Therapy was difficult today. I’m back to insisting I’ve made everything up. It’s too much to swollow to believe it’s not all made up…

I think I started crying like three times with her. I rarely cry, but lately it seems to come more freely in therapy… I felt really small. And the thought of ever having been a baby terrified me. 

I’m really lucky Dr C is so patient. She puts up with all my crap, and still agrees to see me again…

We were going to try to do some art today, but I digressed. I showed her some [graphic] stuff in my journal, and then we talked more about it. I still need to come up with an acceptable “pass” to allow myself permission to step away from triggering situations. I think we are going to work on that more tomorrow and next week. I’m not sure I have a good idea of what might work. I need something that will not only give me internal permission to step away, but also that would potentially make it ok for anyone else I’m with. When triggered, I feel an obligation to stay in the triggering situation if there’s someone else there that may disapprove of my leaving… it’s difficult to find something that may meet all those conditions. 

So yeah. More therapy tomorrow. I didn’t want to leave her office today, but at the same time, I wanted to be out of there already. It felt safe, but I was really overwhelmed. I wanted to keep the safe feeling while escaping the overwhelm. 
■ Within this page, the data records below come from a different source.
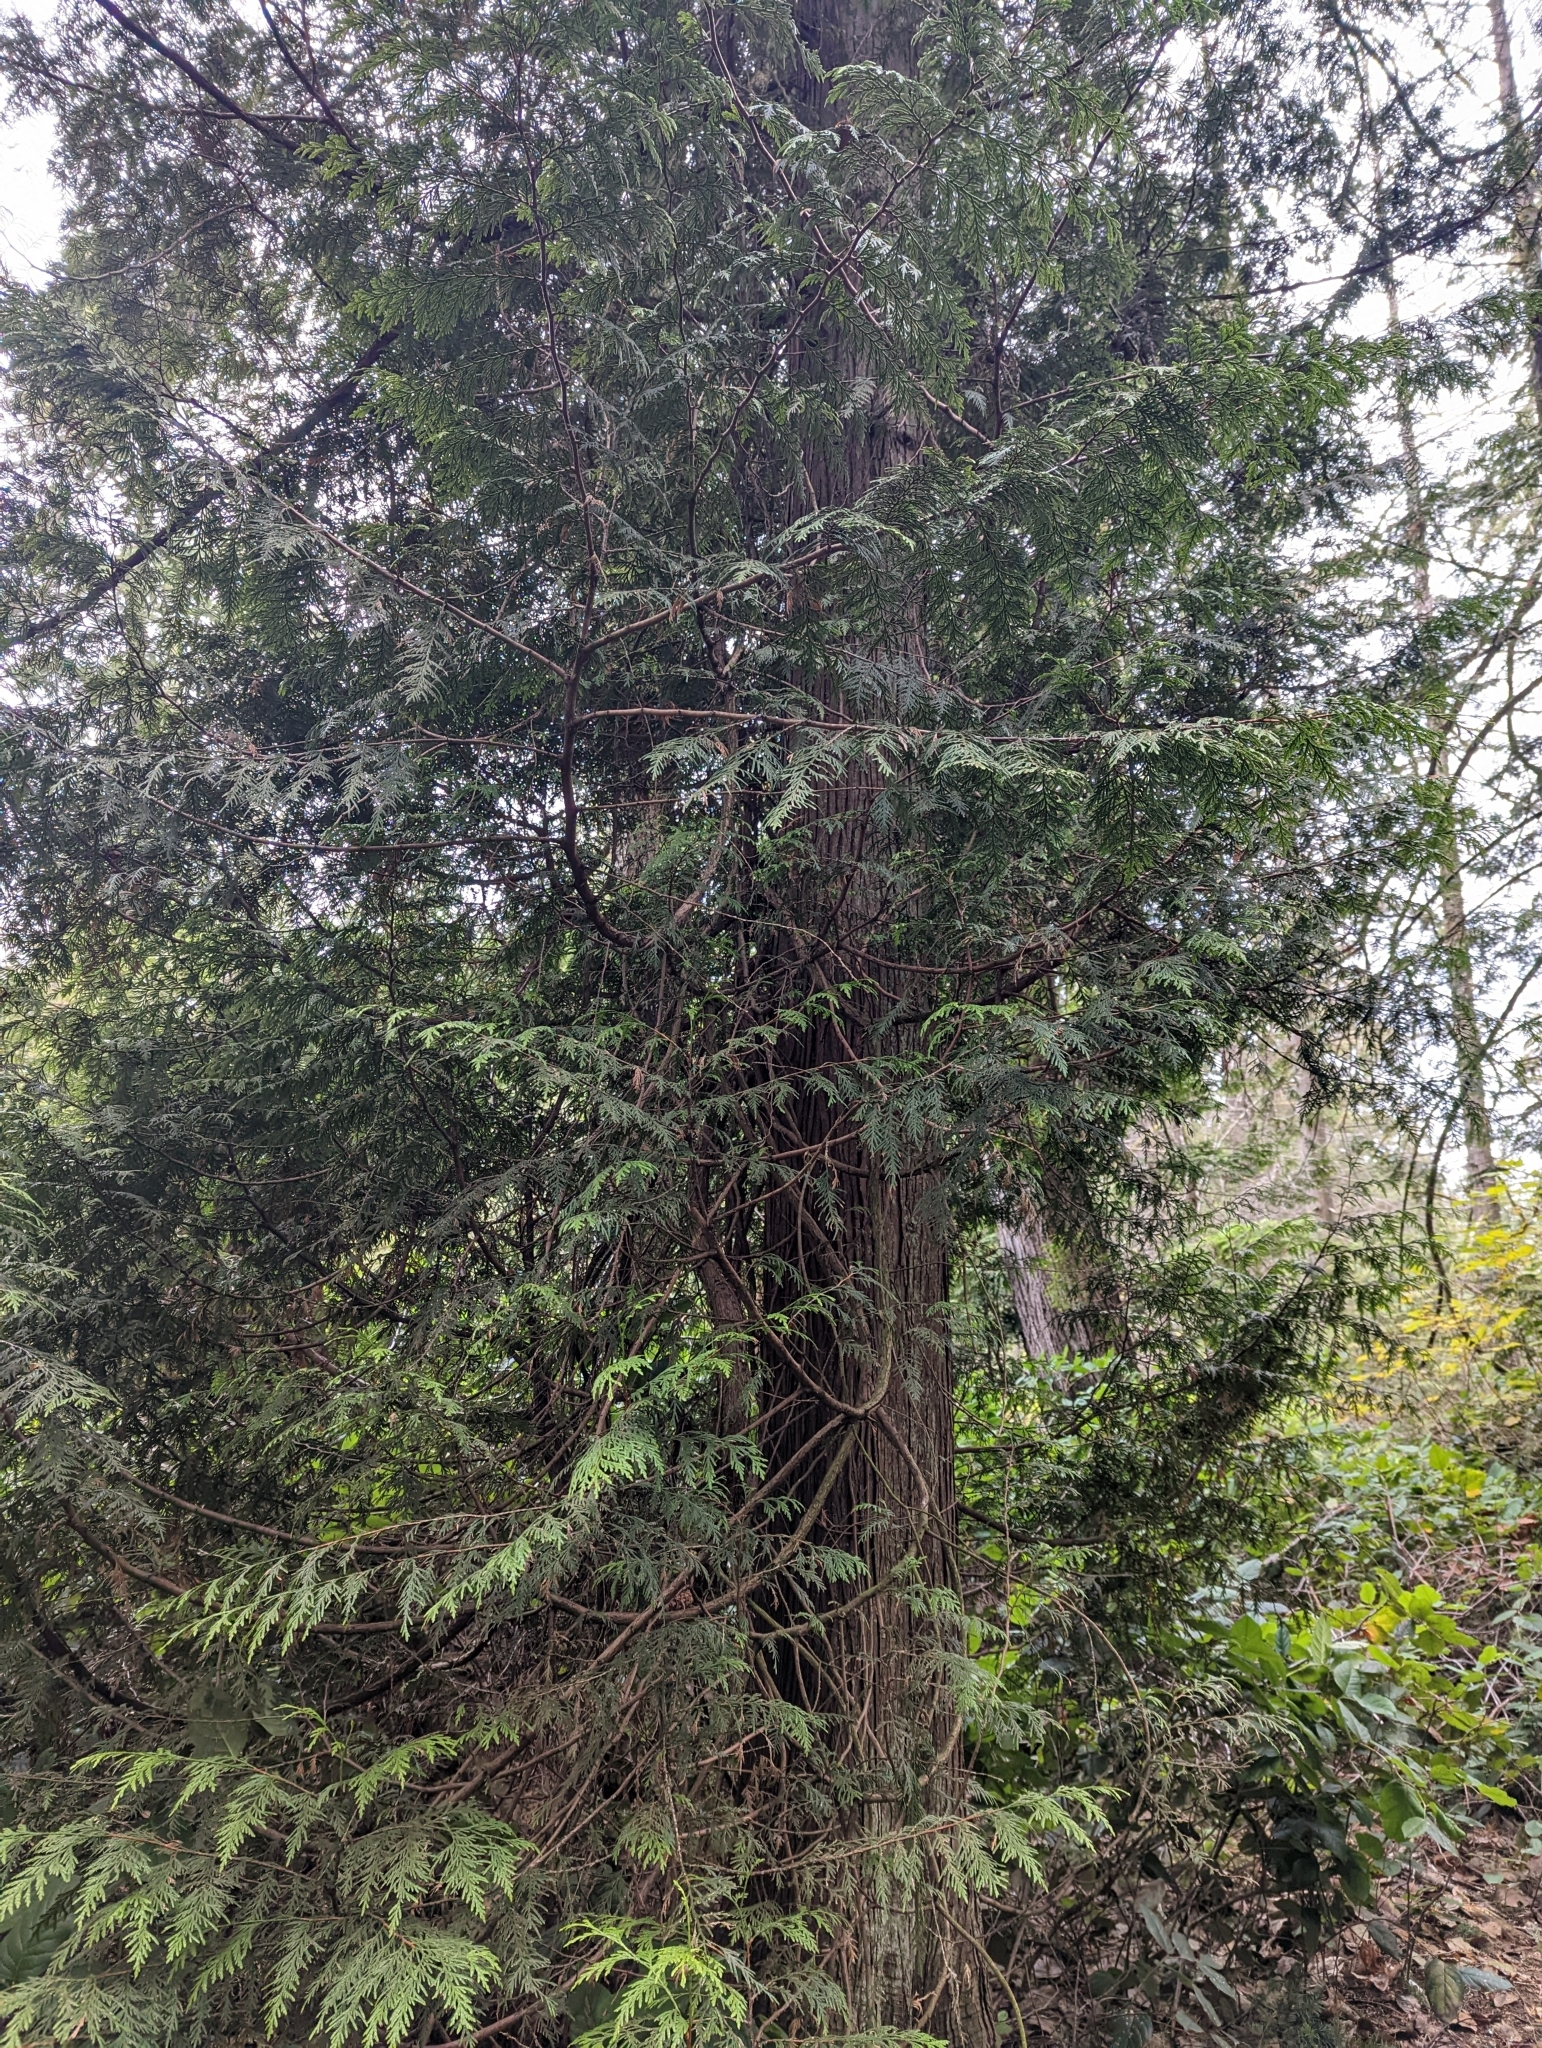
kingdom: Plantae
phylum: Tracheophyta
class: Pinopsida
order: Pinales
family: Cupressaceae
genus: Thuja
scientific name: Thuja plicata
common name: Western red-cedar
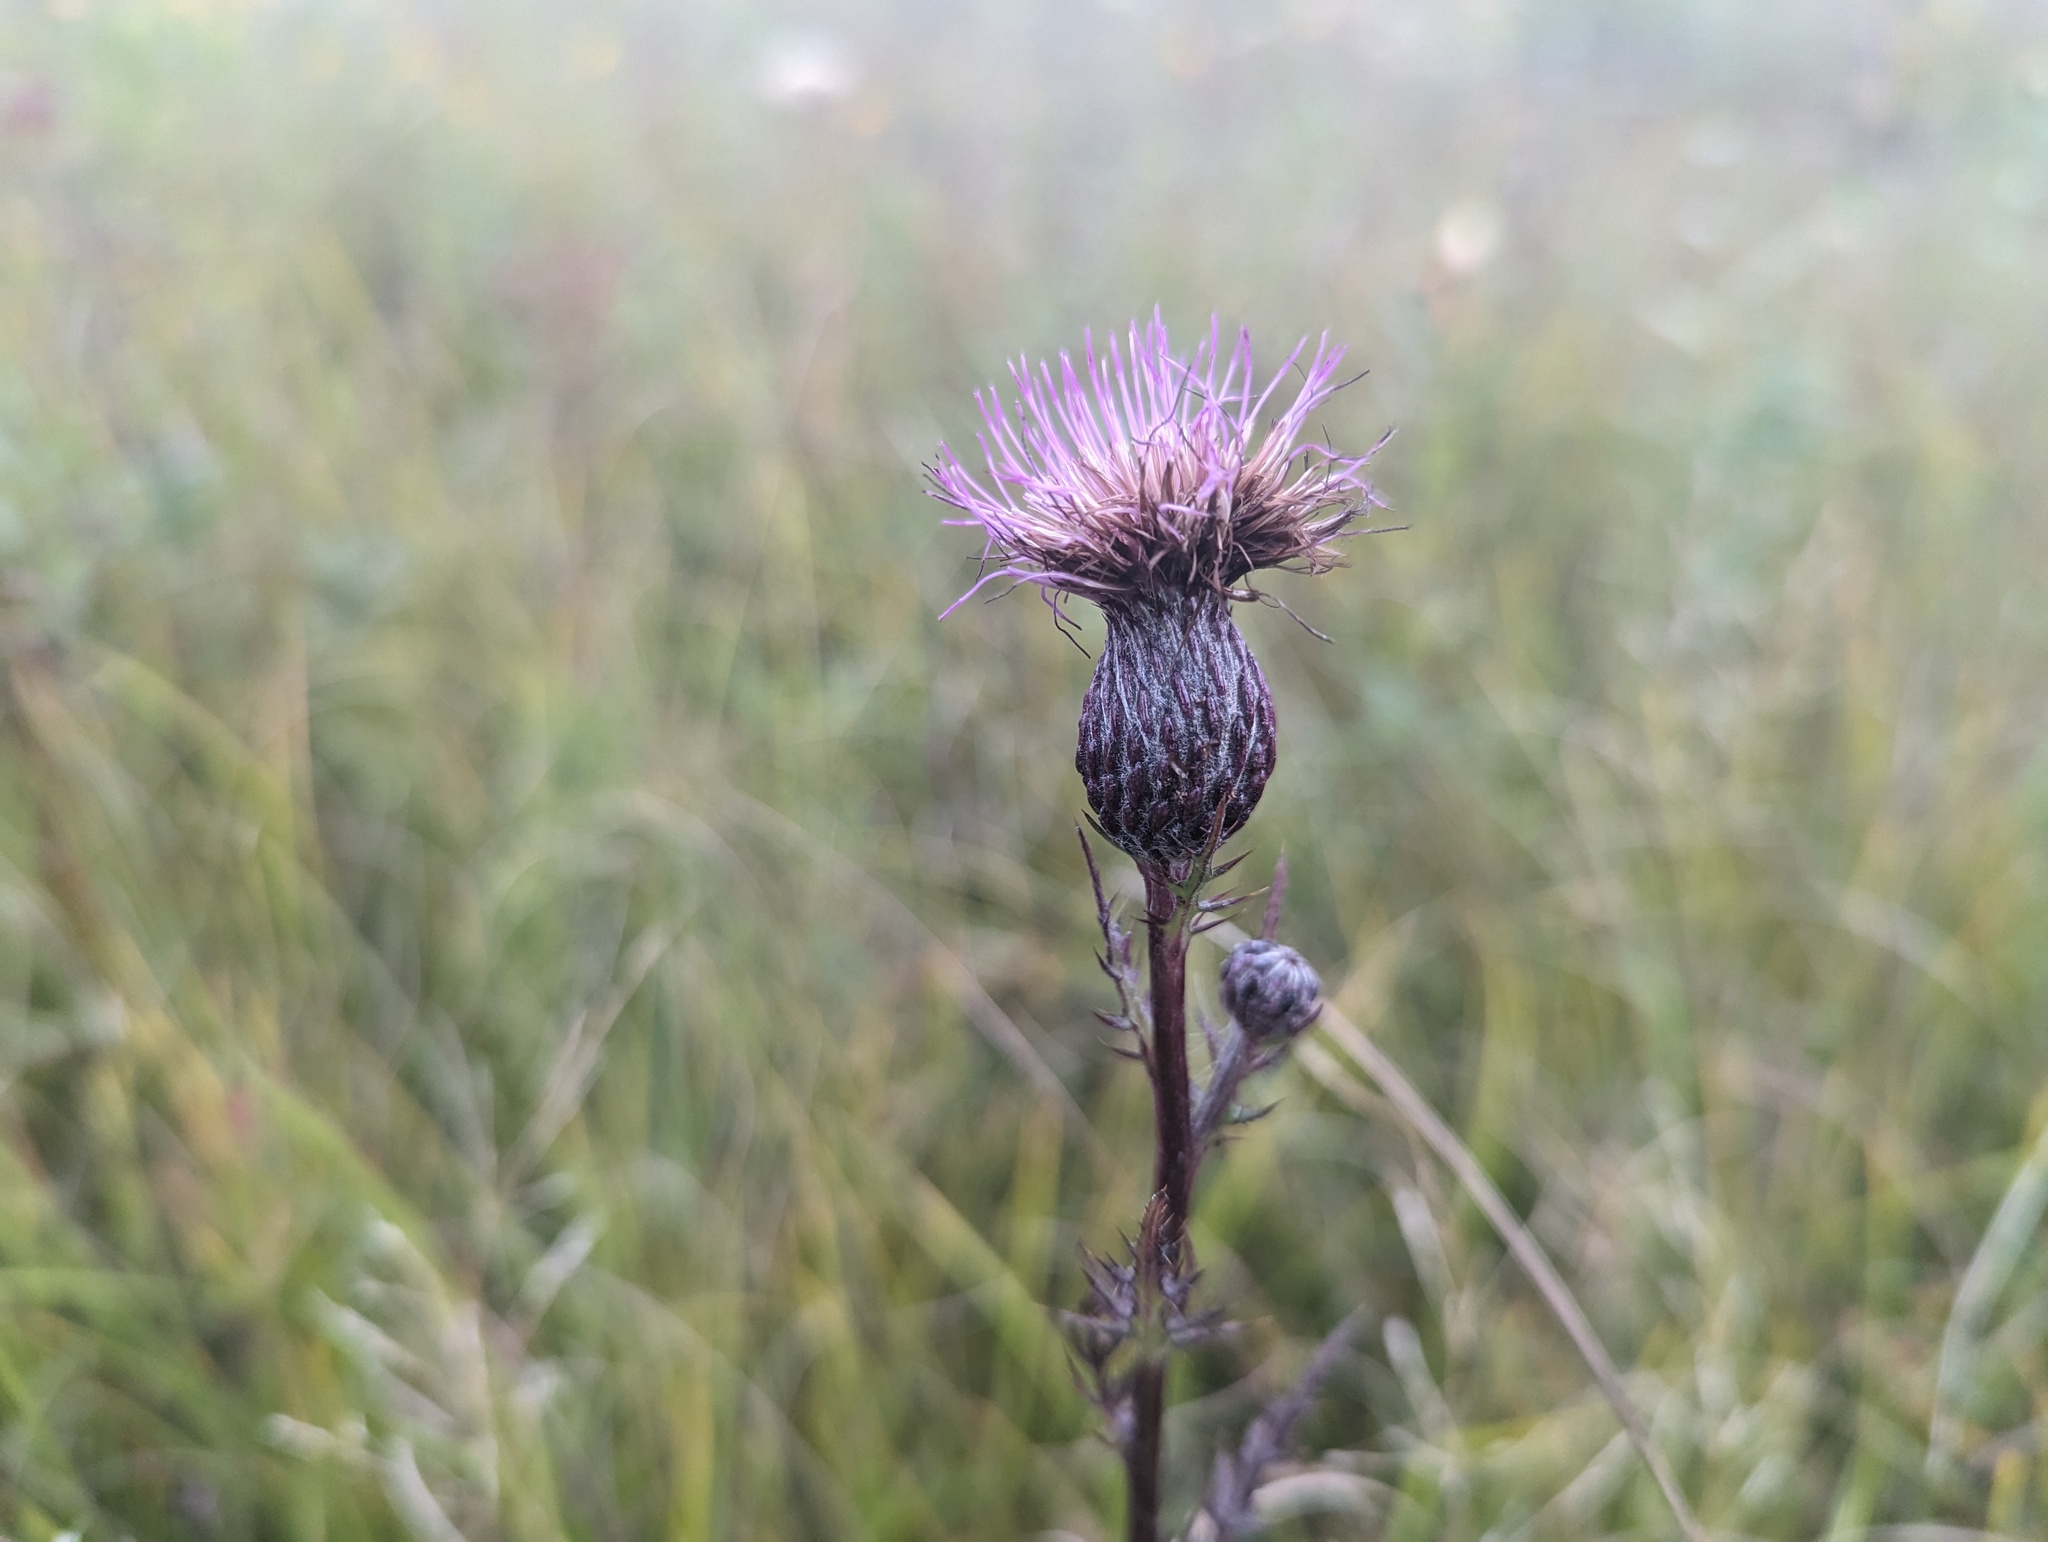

The feeling of desperately wanting to shred my flesh off so I stop feeling the flashbacks has abated somewhat. I still want to obliterate my brain, but that can temporarily be accomplished through alcohol…


The circle grows by 1

So, I ended up telling my friend a bit more specifically why I couldn’t participate in the retreat activities fully… she was understanding, and supportive. So now there are maybe 5 people who know more about it.